Crédit photo une : Phillipkofler.
Le poste de gardien a toujours été un rôle à part. Dans les règles mêmes du football, il occupe une place particulière, obéit à des règles spécifiques, et se démarque de ses coéquipiers par sa tenue souvent remarquable, du noir de l’Araignée Yashin aux tenues extravagantes de Jorge Campos. Aucun poste du football ne concentre autant de spécificités et, pourtant, on a souvent du mal à reconnaître le rôle des gardiens dans les récompenses individuelles, souvent réservées aux joueurs de champ et plus encore, aux buteurs. Pour preuve, seul Lev Yashin, l’Araignée Noire, a remporté le Ballon d’Or à ce poste.
Pourtant, tous les amateurs de football vous le diront, un match peut être gagné ou perdu selon la performance du dernier rempart de l’équipe comme on aime l’appeler.
Un joueur toujours sur le qui-vive
Le grand ennemi du gardien, c’est la concentration. Si un joueur peut rater plusieurs actions sans que son équipe n’en souffre, si un avant-centre peut louper occasion sur occasion pour finir par mettre un but, il sera loué pour sa performance si elle permet de faire gagner l’équipe. Mais si un gardien est à la faute, ne serait-ce qu’une fois, l’équipe est immédiatement sanctionnée. Les supporters de Liverpool l’ont appris à leurs dépens lors de la finale de Ligue des Champions contre le Real Madrid en 2018. Leur gardien Loris Karius a ainsi offert la victoire avec deux bourdes, concentrant toutes les critiques sur sa seule personne.

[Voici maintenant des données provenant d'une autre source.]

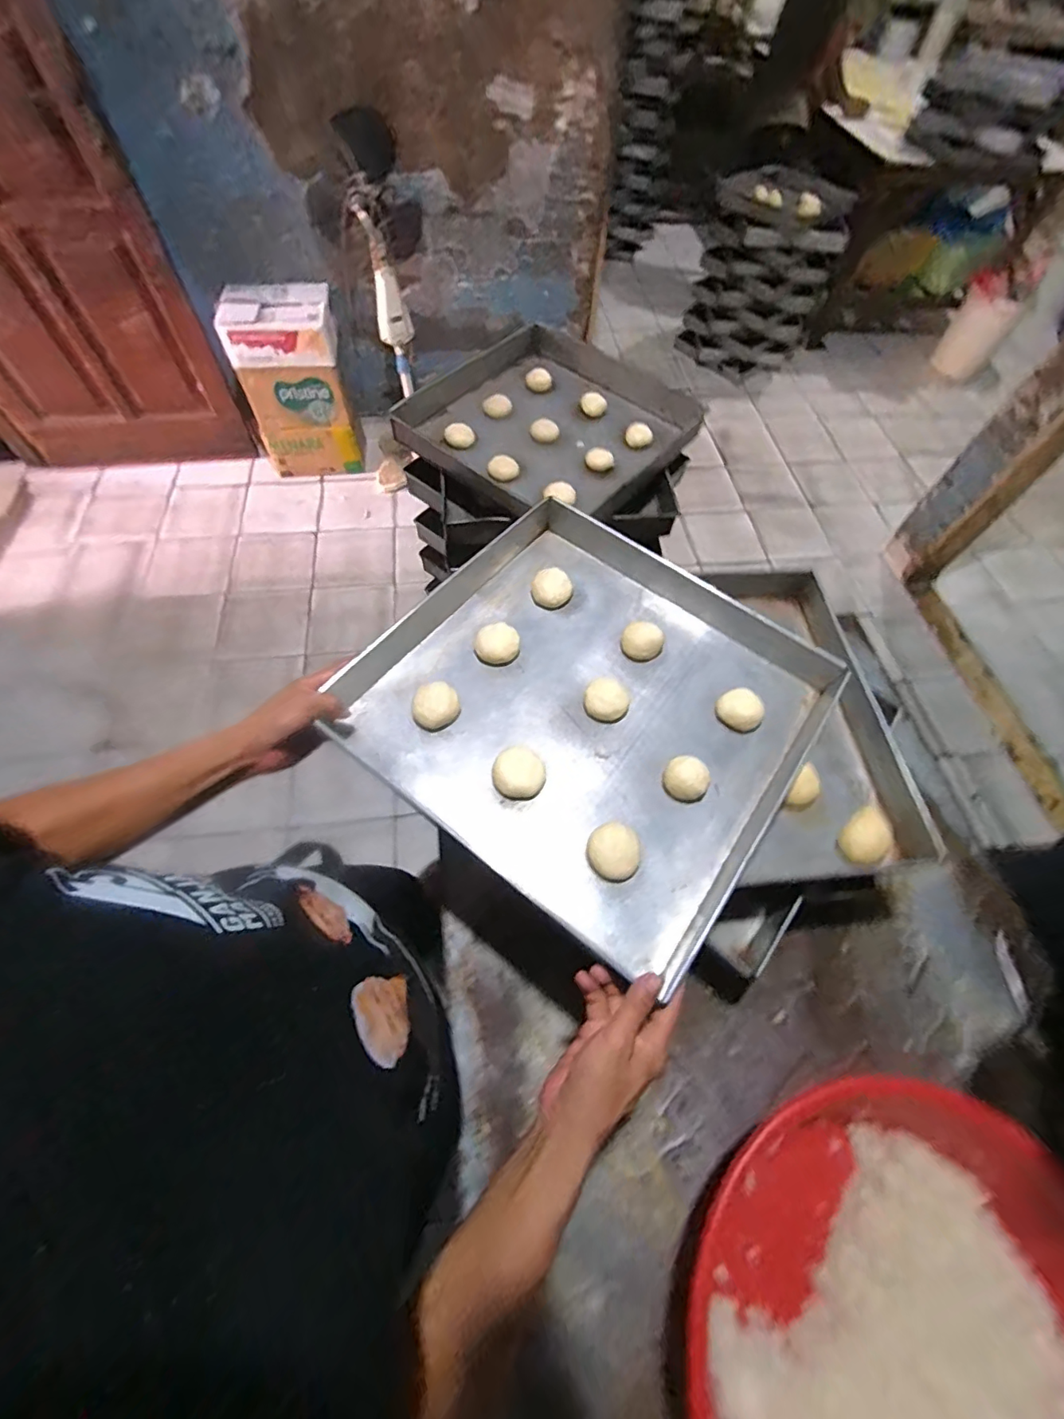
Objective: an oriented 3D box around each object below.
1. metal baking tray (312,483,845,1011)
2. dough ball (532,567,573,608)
[{"bbox_3d":[0.079,-0.025,0.628,0.487,0.060,0.485,35,65,15],"label":"metal baking tray"},{"bbox_3d":[0.028,-0.165,0.693,0.052,0.028,0.049,8,61,1],"label":"dough ball"}]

Le gardien de but a le rôle déterminant de devoir être décisif quand il sera mis à contribution. Contrairement aux joueurs de champ, il n’a absolument pas le droit à l’erreur. Concernant ce poste si particulier, l’expérience de joueur comme Nicolas Douchez est toujours très enrichissante à lire pour comprendre les ressentis des acteurs en tant que derniers remparts d’une équipe. Pour devenir une machine à sang-froid, prête à tout moment, les gardiens doivent travailler la concentration et les réflexes bien plus profondément que les joueurs de champ.

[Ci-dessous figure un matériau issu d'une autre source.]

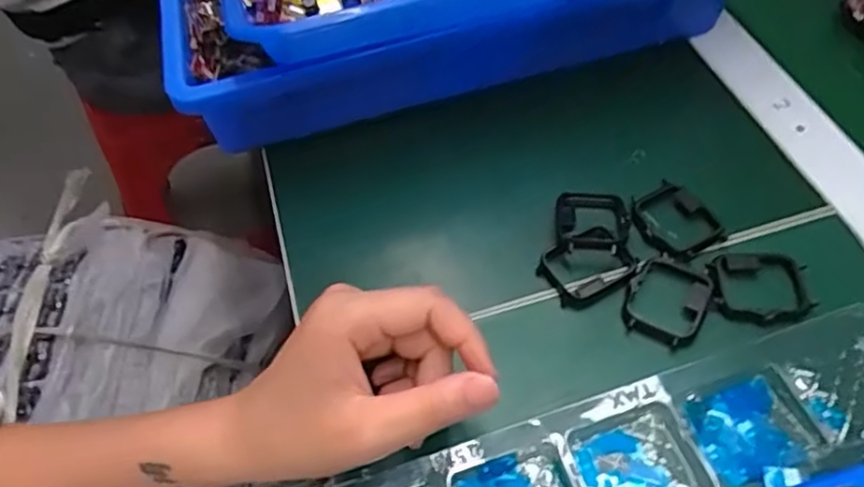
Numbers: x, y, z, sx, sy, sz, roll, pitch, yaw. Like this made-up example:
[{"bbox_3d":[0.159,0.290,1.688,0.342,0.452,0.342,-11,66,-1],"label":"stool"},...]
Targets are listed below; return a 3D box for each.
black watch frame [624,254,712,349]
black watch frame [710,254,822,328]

La concentration, le nerf de la guerre au football
Au début d’un match, on voit souvent les équipes s’entraîner avec le portier à part. C’est tout à fait normal si l’on prend en compte l’énorme différence dans la concentration qu’il lui faudra par rapport à ses coéquipiers pour ne pas décrocher une seconde et se faire surprendre en contre-attaque. Le gardien doit maintenir sa concentration de façon permanente, et ce, même s’il n’est pas directement impliqué dans l’action de jeu. Comme au poker, où la concentration est la clé, il suffit d’une main ferme sur un tir pour changer la face d’une rencontre. Les gardiens modernes profitent des avancées de la pédagogie et des technologies pour travailler sur des exercices spécifiques. Et si le gardien reste, de nos jours, un joueur à part, il se fond de plus en plus dans un système de jeu au pied à l’image d’un Neuer.

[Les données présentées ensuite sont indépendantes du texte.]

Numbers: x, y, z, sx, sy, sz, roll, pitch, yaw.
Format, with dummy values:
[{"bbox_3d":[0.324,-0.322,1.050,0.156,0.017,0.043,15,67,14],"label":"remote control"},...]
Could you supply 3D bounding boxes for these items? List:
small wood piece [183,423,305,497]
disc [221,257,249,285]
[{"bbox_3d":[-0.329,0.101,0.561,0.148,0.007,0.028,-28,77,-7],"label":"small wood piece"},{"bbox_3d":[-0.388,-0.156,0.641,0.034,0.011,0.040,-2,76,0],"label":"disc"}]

Un poste en perpétuelle évolution
Quand le gardien allemand comme le portier actuel du Paris-Saint-Germain Navas peuvent se permettre de participer au jeu de leur équipe, c’est avant tout, car ils maîtrisent de main de maître les domaines spécifiques qui concernent leur poste. Si l’on parle aujourd’hui de « gardien-libéro », c’est bien, car le gardien joue plus haut, une révolution dessinée par Yashin, mais qui a explosé avec l’avènement du rempart du Bayern de Munich. Mais plus qu’un véritable changement, c’est une évolution que l’on a pu constater. Navas ou Neuer, ne sont pas moins forts sur la ligne que les autres. Ils remplissent tous les critères du gardien historique et s’entraînent à tous les exercices spécifiques, mais ils ont en plus la confiance et la technique d’un joueur de champ au pied, ce qui démultiplie les possibilités pour les équipes privilégiant la possession de balle.
La question peut donc paraître rhétorique au premier abord. Bien sûr que le gardien peut faire gagner un match, mais il peut encore plus le faire perdre. C’est là que réside toute la dramaturgie de ce rôle, de ce dernier rempart qui peut être un héros ou un perdant, mais n’est que très rarement crédité de match neutre comme pourrait l’être un joueur de champ. En tant que protecteur des cages (le surnom de l’Araignée du seul gardien Ballon d’Or venait de sa capacité à garder « sa toile » inviolée), le gardien est toujours exposé dans les bons, mais surtout dans les mauvais moments. Quand un attaquant brille, c’est le gardien qui déguste, et on ne va pas se mentir, on est tous devant notre écran ou au stade pour voir des buts, tel est le fardeau du gardien qui lutte contre l’équipe adverse et ses supporters, qui rêvent tous de le voir plier.